Dentre os atos oficiais um dos mais
comuns é a Licença. Há licenças para várias situações e elas sempre estão
vinculadas à vida funcional dos servidores. Então, não foi com surpresa que
naquele dia 24 de junho redigiu o decreto que concedia Licença para Casamento,
apesar de esta não ser uma prática muito comum nos dias de hoje. A cerimônia
havia ocorrido no dia 14 e mesmo não conhecendo aquele colega de profissão para
quem redigira o ato, por algum motivo alheio ao seu próprio conhecimento,
ficara feliz por ele. Chegara até a imaginar como teria sido a cerimônia. Se
teria sido no religioso também ou apenas no civil. Por respeito não quis pensar
na lua-de-mel. Porém, não pôde ficar alheio, quando no dia 3 de julho redigiu a
Licença Paternidade. Seu desconhecido colega tornara-se pai de um menino no dia
22 de junho, oito dias depois do casamento. Pela lei teria oito dias para
afastar-se de suas atividades. Não pôde evitar pensar naquilo. Na criança
recém-nascida, na felicidade dos pais e na criança crescendo. Nos pais dando
amor e carinho, alegres ao ver aquele menino correndo e rindo. Fazendo aquelas
perguntas desconcertantes para os adultos e pedindo doces e brinquedos, ao que
é tão difícil e doloroso dizer não. O choque veio quando no dia 9 de julho
redigiu o ato que concedia luto. A criança, depois de cinco dias de vida, falecera
no dia 28 de junho. A causa descrita na certidão de óbito foi septicemia com
enteroconte necrotizante, insuficiência renal e doença de membrana hialina.
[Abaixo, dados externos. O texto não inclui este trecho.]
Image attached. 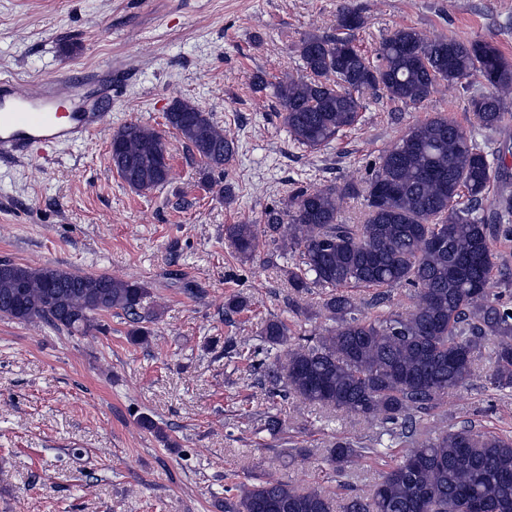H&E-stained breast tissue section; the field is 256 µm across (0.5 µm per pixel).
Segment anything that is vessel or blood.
I'll list each match as a JSON object with an SVG mask.
<instances>
[{
  "instance_id": "obj_1",
  "label": "vessel or blood",
  "mask_w": 512,
  "mask_h": 512,
  "mask_svg": "<svg viewBox=\"0 0 512 512\" xmlns=\"http://www.w3.org/2000/svg\"><path fill=\"white\" fill-rule=\"evenodd\" d=\"M105 115L91 96L63 108L61 92L55 84L39 91L0 79V157L24 160L33 145L49 146L74 142L99 131Z\"/></svg>"
}]
</instances>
Quem trabalha na administração pública
de qualquer dos Poderes deve obedecer aos princípios de legalidade,
impessoalidade, moralidade, publicidade e eficiência e, por consequência, a
Redação Oficial deve caracterizar-se pela impessoalidade, uso do padrão culto
de linguagem, clareza, concisão, formalidade e uniformidade. Assim determina a
lei, assim orienta o Manual de Redação da Presidência da República e, por ser
um bom servidor público, assim ele redigiu o ato. O que ninguém ficou sabendo e
certamente ninguém se perguntará é por que aquele ato oficial, esquecido dentro
de uma pasta, com centenas de outros, em uma prateleira empoeirada de um
arquivo público, apresentava aquela mancha junto ao carimbo de Atendido.
Ninguém jamais saberá que ela foi causada por aquele simples servidor público
que no exercício diligente de sua função, junto a uma prece silenciosa por
aquele anjo que não vingou, sem querer, deixara cair uma muda lágrima.